There is a campaign on the Internet calling itself CANOO (the Campaign against nonsense output gaps) which one Robin Brooks, economist at the Institute of International Finance and former Goldman Sachs and IMF employee, is pursuing. You cannot easily access his written memos on this because the IIF forces you to pay for them. However, there is nothing novel about his claims and the points he is making are well-known. However, they are points that are worthwhile repeating at loud volume because the implications of the ‘nonsense’ are devastating to the well-being of workers, particularly those most vulnerable to precarious work and unemployment. So while the CANOO is just dredging up old issues I am very glad that it is. The concept of biased estimates of output gaps and so-called ‘full employment unemployment rates’ goes to the heart of the way the neoliberal economists, who dominate policy making units in government and places like the IMF, the OECD and the European Commission, create technical smokescreens to justify their dirty work. The more people find out about the basis of the scam the better. I have been working on this issue (estimating, writing and publishing) since the late 1970s as a graduate student. So welcome Robin Brooks, and make a lot of noise.

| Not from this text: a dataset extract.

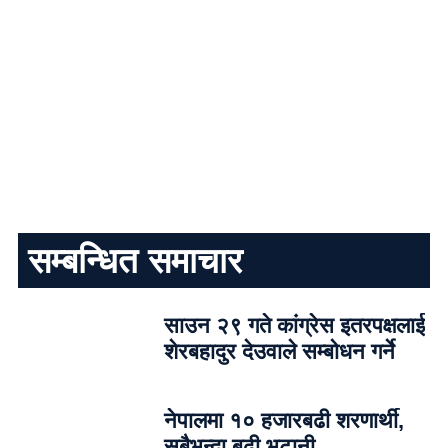
सम्बन्धित समाचार
साउन २९ गते कांग्रेस इतरपक्षलाई
शेरबहादुर देउवाले सम्बोधन गर्ने
नेपालमा १० हजारबढी शरणार्थी,
सबैभन्दा बढी भुटानी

It is Wednesday – so just a few observations and then we get down a bit dirty (funky that is). Today, I consider the GND a bit, critics of MMT, Japan, and more. Never a dull moment really. I didn’t really intend writing much but when you piece together a few thoughts, the words flow and so it is. The main issue is the recurring one – the lets have a little, some or no MMT narrative. This misconception regularly crops up in social media (blog posts, Twitter etc) and tells me that people are still not exactly clear about what MMT is, even those who hold themselves as speaking for MMT in one way or another. As I have written often, MMT is not a regime that you ‘apply’ or ‘switch to’ or ‘introduce’. An application of this misconception is prominent at the moment in the Green New Deal discussions. The argument appears to be that we should not tie progressive policies (for example, the Green New Deal) to Modern Monetary Theory (MMT) given the hostility that many might have for the latter but who are sympathetic with the former. Apparently, it is better to couch the Green New Deal in mainstream macroeconomic concepts to make the idea acceptable to the population. That sounds like accepting Donald Trump’s current ravings about the scourge of socialism. It amounts to deliberately lying to the public about one aspect of the economics of the GND just to get support for the interventions. I doubt anyone who thinks democracy is a good thing would support such a public scam. And so it goes.